Porque um país que está procurando se construir, como o Brasil, não pode deixar que sua Cultura seja ameaçada e degradada a cada instante, entre outras coisas pelos produtos falsificados e importados que,por força de instrumentos de comunicação poderosos como a TV, são impostos à força ao gosto do Povo. O Povo protesta desligando os receptores, o que só não se diz porque isso também"está fora do jogo". Mas a própriaTheresa Catharina de Góes Campos me chamou a atenção para um fato significativo: nos famosos "inquéritos de audiência e popularidade", a soma das cifras nunca dá 100%. Digamos que sejam dois os canais de Televisão pesquisados. O vitorioso alcança 22% e o derrotado 21%, enquanto a mesma pesquisa aponta 16% para o terceiro canal. Onde estão os 41% restantes? Eram televisores desligados. O grande vitorioso é o "canal mudo e cego", através do qual o Povo protesta contra a farsa.

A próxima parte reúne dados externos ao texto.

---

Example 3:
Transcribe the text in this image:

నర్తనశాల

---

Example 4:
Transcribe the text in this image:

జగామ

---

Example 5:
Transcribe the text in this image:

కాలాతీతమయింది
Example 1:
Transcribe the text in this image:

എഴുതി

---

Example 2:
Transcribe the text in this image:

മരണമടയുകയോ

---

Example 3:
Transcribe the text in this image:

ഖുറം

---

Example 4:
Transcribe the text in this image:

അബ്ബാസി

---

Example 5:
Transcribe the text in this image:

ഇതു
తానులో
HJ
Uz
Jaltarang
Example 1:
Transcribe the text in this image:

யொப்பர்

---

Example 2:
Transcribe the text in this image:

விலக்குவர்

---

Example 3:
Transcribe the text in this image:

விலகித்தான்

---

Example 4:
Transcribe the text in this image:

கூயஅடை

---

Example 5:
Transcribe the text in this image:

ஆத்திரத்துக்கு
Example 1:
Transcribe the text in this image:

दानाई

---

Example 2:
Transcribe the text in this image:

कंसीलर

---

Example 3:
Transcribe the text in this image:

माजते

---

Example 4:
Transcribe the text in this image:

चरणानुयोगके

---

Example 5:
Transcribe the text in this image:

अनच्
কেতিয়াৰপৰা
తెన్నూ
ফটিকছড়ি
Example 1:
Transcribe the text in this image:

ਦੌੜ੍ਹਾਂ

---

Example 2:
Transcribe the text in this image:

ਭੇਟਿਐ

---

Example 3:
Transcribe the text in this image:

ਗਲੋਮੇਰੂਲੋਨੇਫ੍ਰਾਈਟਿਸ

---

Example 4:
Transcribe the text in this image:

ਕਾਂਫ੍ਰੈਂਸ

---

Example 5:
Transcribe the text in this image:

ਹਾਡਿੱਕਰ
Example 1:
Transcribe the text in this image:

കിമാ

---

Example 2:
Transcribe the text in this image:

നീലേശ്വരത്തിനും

Fora daí, cumpre-me destacar, no livro de Theresa Catharina, o "Dicionário Trilíngue" dos termos mais comumente usados na Televisão. Creio que é o primeiro que se faz , assim, no Brasil. Ele, e o livro todo, demonstram que o Governo deve intervir a sério nesse campo, no sentido de salvar,resguardar e prestigiar a Cultura brasileira. Nesse momento, as pessoas como Theresa Catharina de Góes Campos e obras como este livro são peças fundamentais, das quais nossa Pátria terá que lançar mão, para não desperdiçar valores e construir, aos poucos e em cada campo, a nossa grandeza.